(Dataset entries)
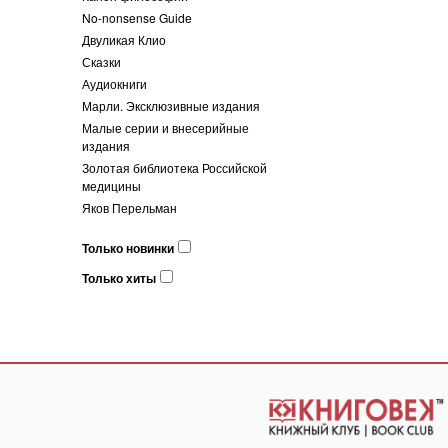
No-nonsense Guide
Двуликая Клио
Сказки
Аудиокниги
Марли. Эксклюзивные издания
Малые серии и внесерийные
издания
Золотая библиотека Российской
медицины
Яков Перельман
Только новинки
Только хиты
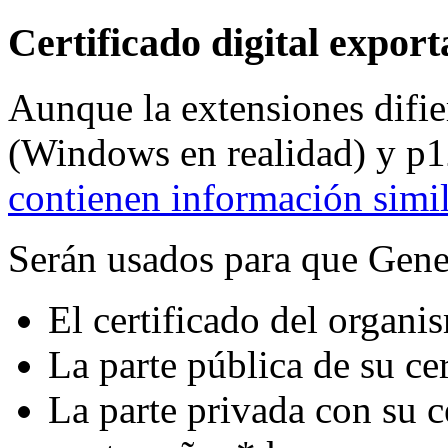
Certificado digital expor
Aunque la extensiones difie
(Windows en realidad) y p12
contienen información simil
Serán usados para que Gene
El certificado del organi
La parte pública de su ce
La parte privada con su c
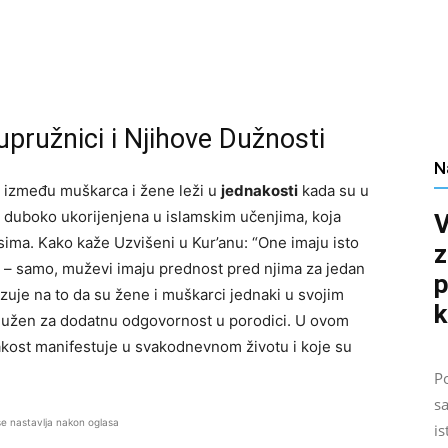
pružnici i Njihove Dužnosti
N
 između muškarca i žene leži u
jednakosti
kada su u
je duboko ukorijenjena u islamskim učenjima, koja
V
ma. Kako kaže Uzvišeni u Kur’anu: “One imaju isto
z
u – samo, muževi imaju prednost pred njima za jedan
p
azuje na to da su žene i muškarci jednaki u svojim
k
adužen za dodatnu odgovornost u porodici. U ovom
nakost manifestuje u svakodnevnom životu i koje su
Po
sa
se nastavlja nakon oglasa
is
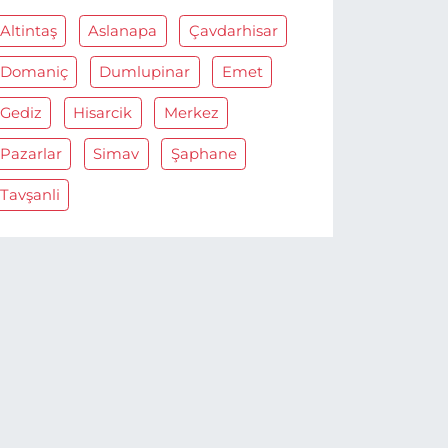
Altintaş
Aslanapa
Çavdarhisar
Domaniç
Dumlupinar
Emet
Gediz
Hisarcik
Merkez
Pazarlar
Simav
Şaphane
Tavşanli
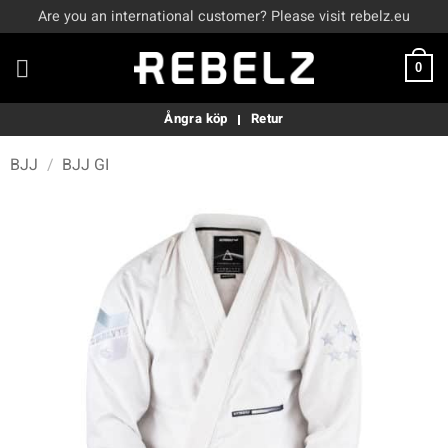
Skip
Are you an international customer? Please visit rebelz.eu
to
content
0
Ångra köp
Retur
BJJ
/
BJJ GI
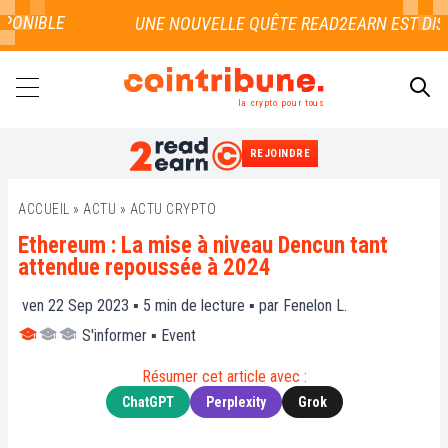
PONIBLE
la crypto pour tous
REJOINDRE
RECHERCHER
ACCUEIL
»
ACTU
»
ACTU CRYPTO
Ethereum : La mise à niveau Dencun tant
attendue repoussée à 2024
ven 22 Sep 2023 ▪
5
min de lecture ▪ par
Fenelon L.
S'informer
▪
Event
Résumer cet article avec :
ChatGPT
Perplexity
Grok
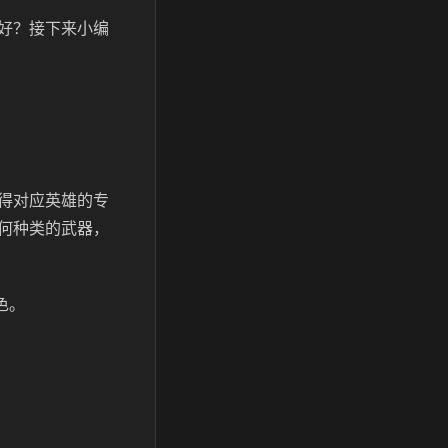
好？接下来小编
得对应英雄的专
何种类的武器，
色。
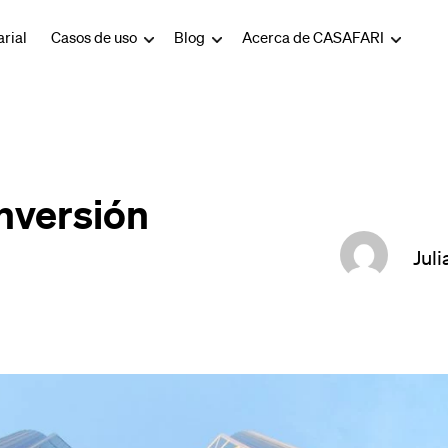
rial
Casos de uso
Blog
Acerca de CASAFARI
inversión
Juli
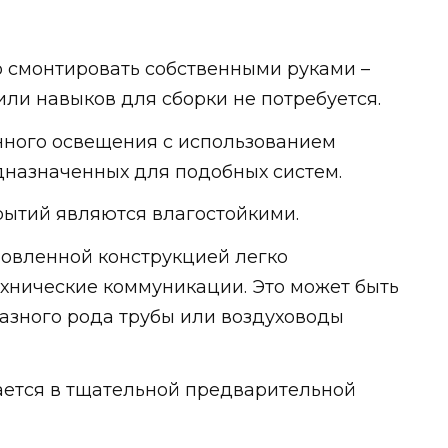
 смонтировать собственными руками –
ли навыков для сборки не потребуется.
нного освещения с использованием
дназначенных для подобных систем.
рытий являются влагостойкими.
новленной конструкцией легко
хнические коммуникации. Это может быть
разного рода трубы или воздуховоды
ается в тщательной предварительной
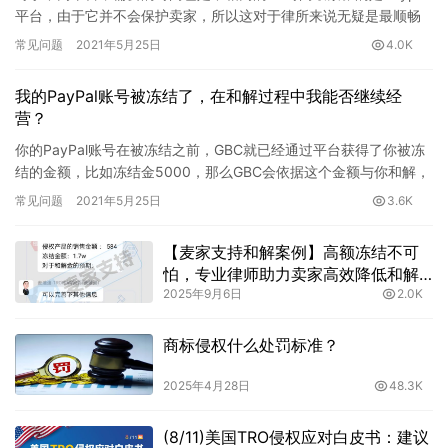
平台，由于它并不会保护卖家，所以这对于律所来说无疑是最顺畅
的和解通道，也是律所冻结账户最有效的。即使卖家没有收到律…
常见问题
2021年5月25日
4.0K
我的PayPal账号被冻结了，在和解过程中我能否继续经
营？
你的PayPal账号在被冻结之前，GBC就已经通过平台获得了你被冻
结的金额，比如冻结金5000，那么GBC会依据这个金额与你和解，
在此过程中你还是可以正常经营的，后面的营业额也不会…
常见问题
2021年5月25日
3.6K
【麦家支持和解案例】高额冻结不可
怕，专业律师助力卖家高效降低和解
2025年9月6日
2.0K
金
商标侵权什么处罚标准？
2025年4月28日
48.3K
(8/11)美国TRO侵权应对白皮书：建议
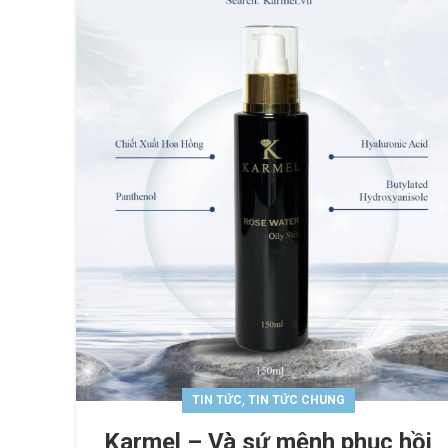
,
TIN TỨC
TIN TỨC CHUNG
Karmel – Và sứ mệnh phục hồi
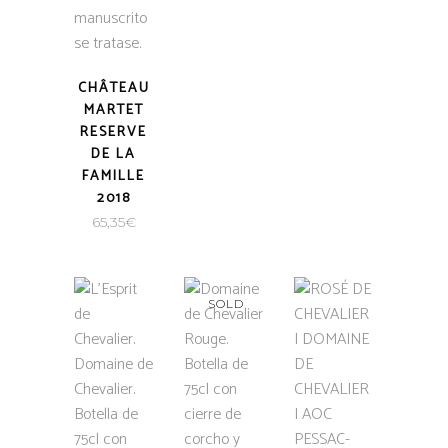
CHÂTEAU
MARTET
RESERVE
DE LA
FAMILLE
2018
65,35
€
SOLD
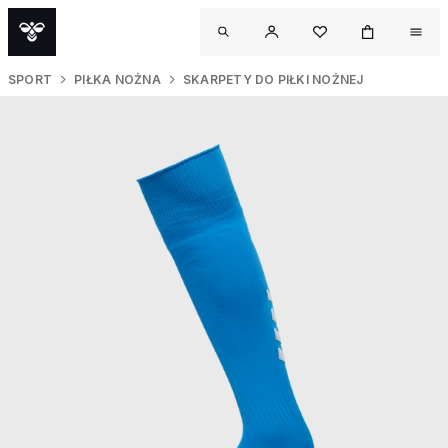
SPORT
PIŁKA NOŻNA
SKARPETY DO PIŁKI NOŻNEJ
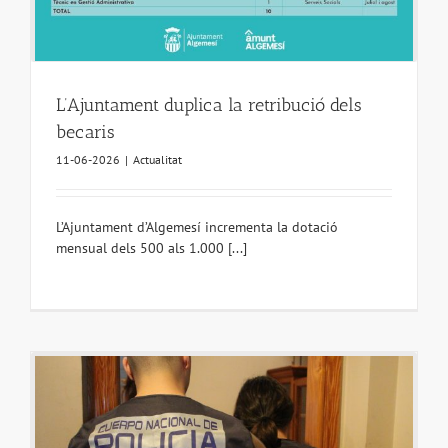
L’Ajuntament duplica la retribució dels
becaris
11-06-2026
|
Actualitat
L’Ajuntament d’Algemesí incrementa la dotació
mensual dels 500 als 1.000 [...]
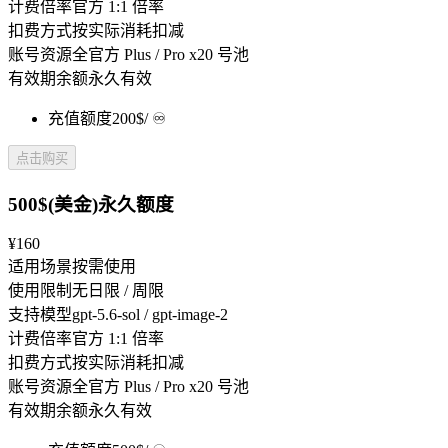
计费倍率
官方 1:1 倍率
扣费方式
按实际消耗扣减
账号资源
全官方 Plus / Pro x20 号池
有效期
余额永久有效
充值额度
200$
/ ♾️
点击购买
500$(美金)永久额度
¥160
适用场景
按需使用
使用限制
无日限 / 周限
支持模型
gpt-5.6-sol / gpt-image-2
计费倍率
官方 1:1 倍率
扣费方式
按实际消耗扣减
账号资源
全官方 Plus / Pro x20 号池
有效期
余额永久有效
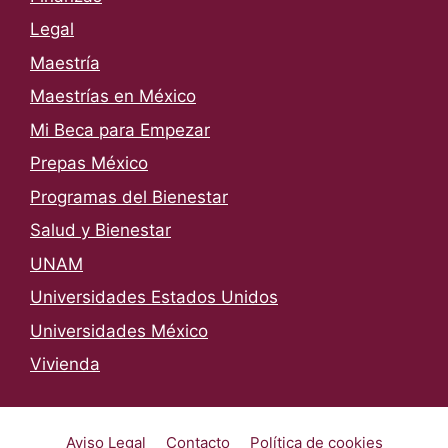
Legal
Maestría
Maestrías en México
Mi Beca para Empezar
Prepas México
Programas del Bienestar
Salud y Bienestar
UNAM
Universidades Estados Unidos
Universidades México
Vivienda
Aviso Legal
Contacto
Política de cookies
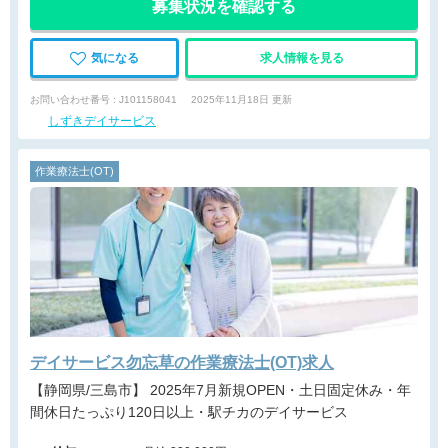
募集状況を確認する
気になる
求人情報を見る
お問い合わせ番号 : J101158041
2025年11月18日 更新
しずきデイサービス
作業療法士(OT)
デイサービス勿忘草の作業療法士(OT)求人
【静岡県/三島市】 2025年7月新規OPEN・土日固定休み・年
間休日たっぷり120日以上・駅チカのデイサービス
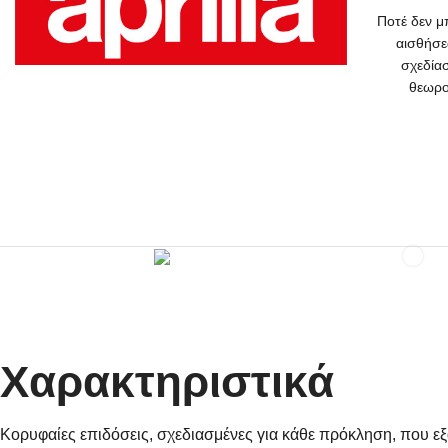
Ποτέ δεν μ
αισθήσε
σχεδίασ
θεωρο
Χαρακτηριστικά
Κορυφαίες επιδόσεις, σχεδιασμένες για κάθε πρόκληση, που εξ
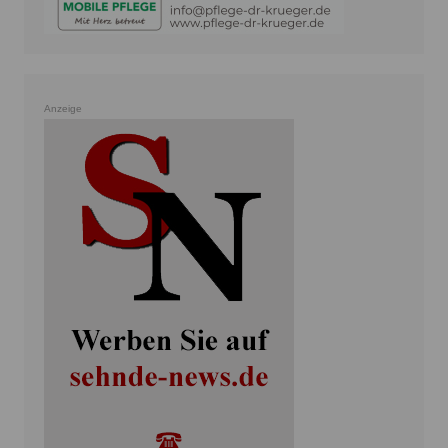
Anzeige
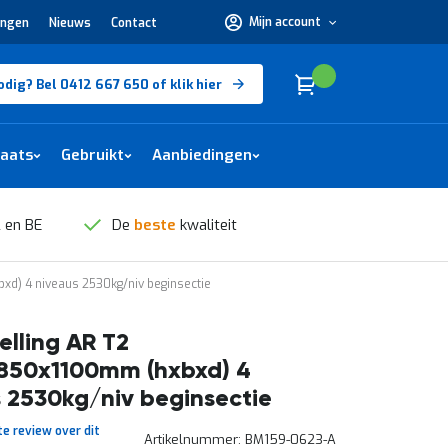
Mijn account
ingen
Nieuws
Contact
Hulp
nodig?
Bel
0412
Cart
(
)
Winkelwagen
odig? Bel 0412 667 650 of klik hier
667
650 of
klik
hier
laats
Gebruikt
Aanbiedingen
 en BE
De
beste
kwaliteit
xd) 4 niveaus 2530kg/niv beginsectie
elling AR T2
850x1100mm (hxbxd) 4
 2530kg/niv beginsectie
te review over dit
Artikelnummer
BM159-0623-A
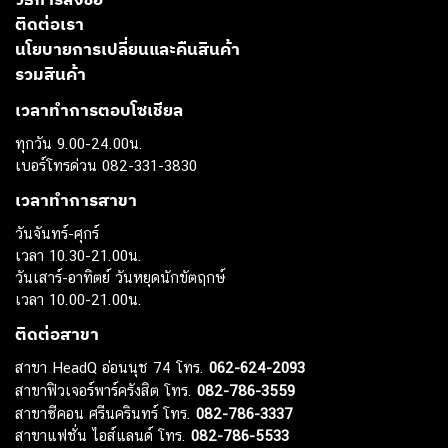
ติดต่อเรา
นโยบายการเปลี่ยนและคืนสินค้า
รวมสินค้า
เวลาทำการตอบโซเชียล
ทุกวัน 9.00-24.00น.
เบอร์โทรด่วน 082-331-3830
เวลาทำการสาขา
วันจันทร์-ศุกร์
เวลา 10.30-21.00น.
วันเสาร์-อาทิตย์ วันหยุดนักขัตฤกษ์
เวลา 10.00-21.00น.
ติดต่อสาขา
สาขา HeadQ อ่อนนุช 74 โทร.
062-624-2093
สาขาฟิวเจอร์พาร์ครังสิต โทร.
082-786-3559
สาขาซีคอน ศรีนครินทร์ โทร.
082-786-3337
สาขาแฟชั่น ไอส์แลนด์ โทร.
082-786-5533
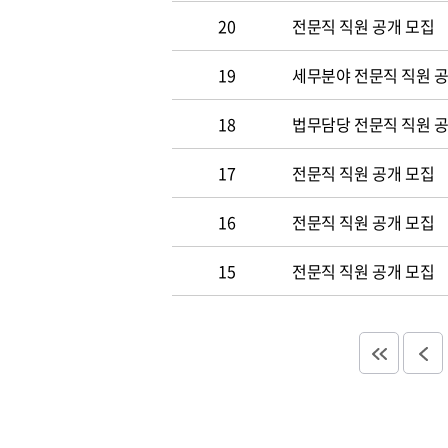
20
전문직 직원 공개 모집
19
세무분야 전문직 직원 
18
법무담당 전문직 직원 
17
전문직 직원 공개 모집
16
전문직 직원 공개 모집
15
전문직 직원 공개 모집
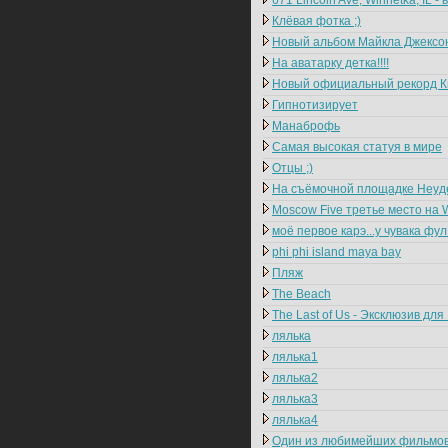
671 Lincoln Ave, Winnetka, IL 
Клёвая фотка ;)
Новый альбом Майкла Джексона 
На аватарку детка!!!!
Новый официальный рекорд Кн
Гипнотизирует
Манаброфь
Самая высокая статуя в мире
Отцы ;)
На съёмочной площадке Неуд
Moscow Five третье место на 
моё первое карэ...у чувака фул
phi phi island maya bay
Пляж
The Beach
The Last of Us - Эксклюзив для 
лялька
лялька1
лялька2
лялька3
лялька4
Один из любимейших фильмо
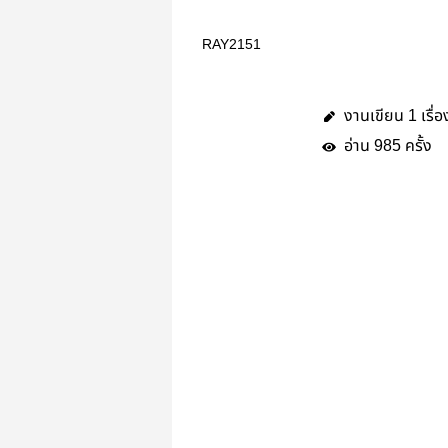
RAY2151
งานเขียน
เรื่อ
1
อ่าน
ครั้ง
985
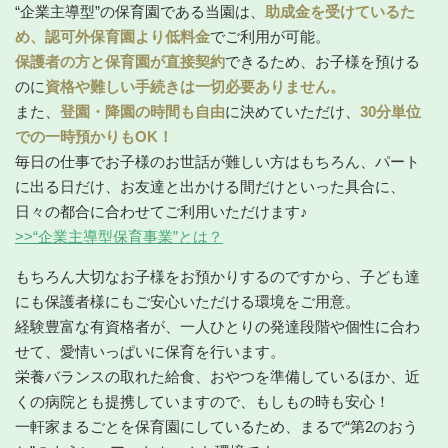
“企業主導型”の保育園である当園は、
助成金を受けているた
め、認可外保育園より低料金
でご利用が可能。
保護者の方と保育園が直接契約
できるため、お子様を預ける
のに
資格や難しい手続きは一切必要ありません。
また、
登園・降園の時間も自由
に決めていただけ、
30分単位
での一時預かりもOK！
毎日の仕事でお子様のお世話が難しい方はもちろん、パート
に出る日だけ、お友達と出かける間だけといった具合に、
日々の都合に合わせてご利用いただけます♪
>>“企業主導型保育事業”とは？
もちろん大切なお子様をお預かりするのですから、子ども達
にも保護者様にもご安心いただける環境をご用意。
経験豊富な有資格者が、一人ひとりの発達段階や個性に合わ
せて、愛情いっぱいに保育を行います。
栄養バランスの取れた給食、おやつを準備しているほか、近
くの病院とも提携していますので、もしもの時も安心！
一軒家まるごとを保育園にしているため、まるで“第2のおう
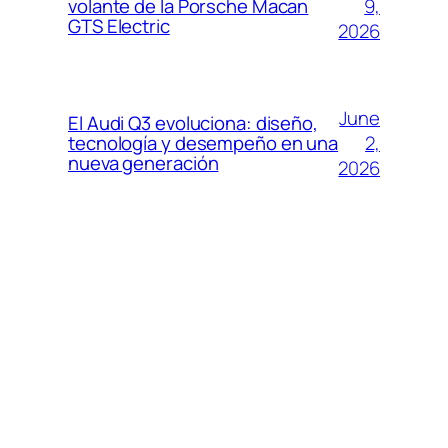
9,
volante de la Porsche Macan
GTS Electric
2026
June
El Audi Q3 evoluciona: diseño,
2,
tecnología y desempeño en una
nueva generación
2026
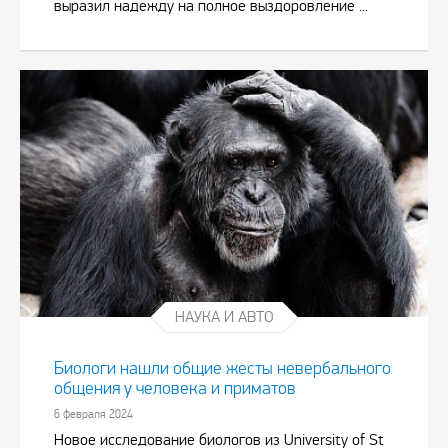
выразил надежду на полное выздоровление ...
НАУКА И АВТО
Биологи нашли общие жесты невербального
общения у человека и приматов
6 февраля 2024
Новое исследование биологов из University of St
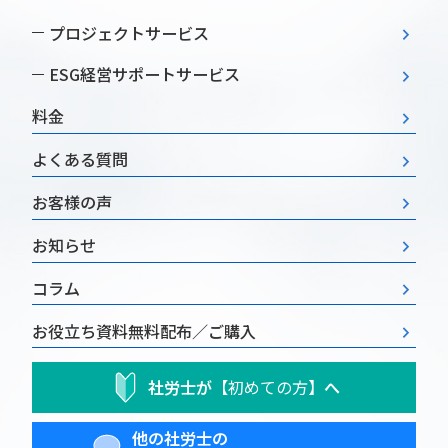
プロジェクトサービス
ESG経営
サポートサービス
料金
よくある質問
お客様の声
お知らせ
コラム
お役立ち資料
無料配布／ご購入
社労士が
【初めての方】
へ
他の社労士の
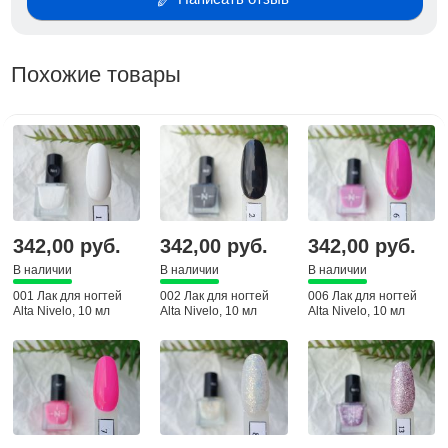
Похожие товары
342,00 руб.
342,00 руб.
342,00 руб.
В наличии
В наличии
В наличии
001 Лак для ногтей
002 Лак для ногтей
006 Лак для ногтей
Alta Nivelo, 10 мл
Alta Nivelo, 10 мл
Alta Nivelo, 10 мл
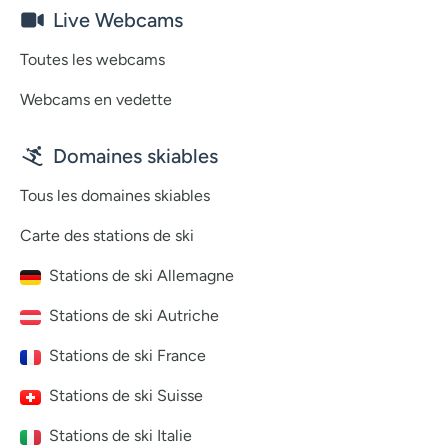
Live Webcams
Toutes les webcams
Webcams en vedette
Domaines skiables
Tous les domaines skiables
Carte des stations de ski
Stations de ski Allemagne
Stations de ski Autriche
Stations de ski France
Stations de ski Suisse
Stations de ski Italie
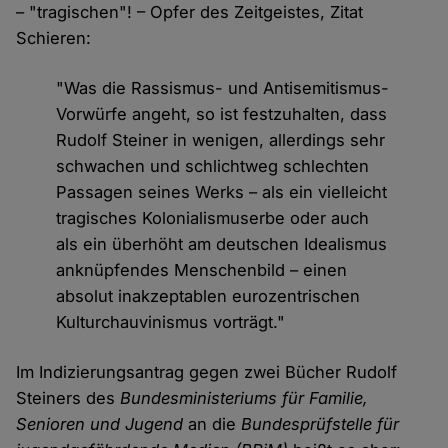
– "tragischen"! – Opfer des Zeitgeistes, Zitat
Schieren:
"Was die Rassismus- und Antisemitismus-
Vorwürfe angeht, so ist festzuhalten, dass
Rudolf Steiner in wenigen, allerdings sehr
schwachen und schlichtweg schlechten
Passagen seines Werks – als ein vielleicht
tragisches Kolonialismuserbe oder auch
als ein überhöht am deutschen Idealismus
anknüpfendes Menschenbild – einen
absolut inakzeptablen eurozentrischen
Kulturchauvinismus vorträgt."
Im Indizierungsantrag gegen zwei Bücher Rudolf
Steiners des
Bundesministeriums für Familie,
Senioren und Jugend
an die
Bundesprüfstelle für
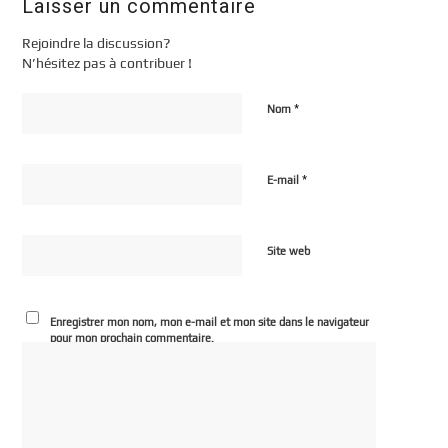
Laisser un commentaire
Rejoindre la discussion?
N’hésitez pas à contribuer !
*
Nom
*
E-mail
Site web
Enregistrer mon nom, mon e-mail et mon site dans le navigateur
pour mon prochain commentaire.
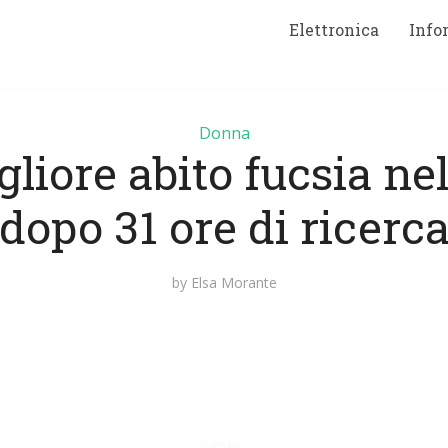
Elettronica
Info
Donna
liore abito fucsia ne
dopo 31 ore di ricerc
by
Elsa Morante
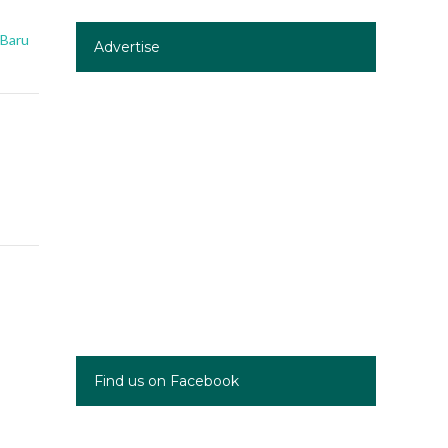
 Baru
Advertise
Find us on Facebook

__REQUEST__
Take the lines from the first line of the entries through the line with "нного освещения с использованием", inclusive, and give them again exactly, minus any pictures.

__PROBLEM SOLUTION__
No-nonsense Guide
Двуликая Клио
Сказки
Аудиокниги
Марли. Эксклюзивные издания
Малые серии и внесерийные
издания
Золотая библиотека Российской
медицины
Яков Перельман
Только новинки
Только хиты
Certificado digital expor
Aunque la extensiones difie
(Windows en realidad) y p12
contienen información simil
Serán usados para que Gene
El certificado del organi
La parte pública de su ce
La parte privada con su c
pružnici i Njihove Dužnosti
N
 između muškarca i žene leži u
jednakosti
kada su u
je duboko ukorijenjena u islamskim učenjima, koja
V
ma. Kako kaže Uzvišeni u Kur’anu: “One imaju isto
z
u – samo, muževi imaju prednost pred njima za jedan
p
azuje na to da su žene i muškarci jednaki u svojim
k
adužen za dodatnu odgovornost u porodici. U ovom
nakost manifestuje u svakodnevnom životu i koje su
Po
sa
se nastavlja nakon oglasa
is
Altintaş
Aslanapa
Çavdarhisar
Domaniç
Dumlupinar
Emet
Gediz
Hisarcik
Merkez
Pazarlar
Simav
Şaphane
Tavşanli
Skip
Are you an international customer? Please visit rebelz.eu
to
content
0
Ångra köp
Retur
BJJ
/
BJJ GI
PONIBLE
la crypto pour tous
REJOINDRE
RECHERCHER
ACCUEIL
»
ACTU
»
ACTU CRYPTO
Ethereum : La mise à niveau Dencun tant
attendue repoussée à 2024
ven 22 Sep 2023 ▪
5
min de lecture ▪ par
Fenelon L.
S'informer
▪
Event
Résumer cet article avec :
ChatGPT
Perplexity
Grok
好？接下来小编
得对应英雄的专
何种类的武器，
色。
rial
Casos de uso
Blog
Acerca de CASAFARI
inversión
Juli
 смонтировать собственными руками –
ли навыков для сборки не потребуется.
нного освещения с использованием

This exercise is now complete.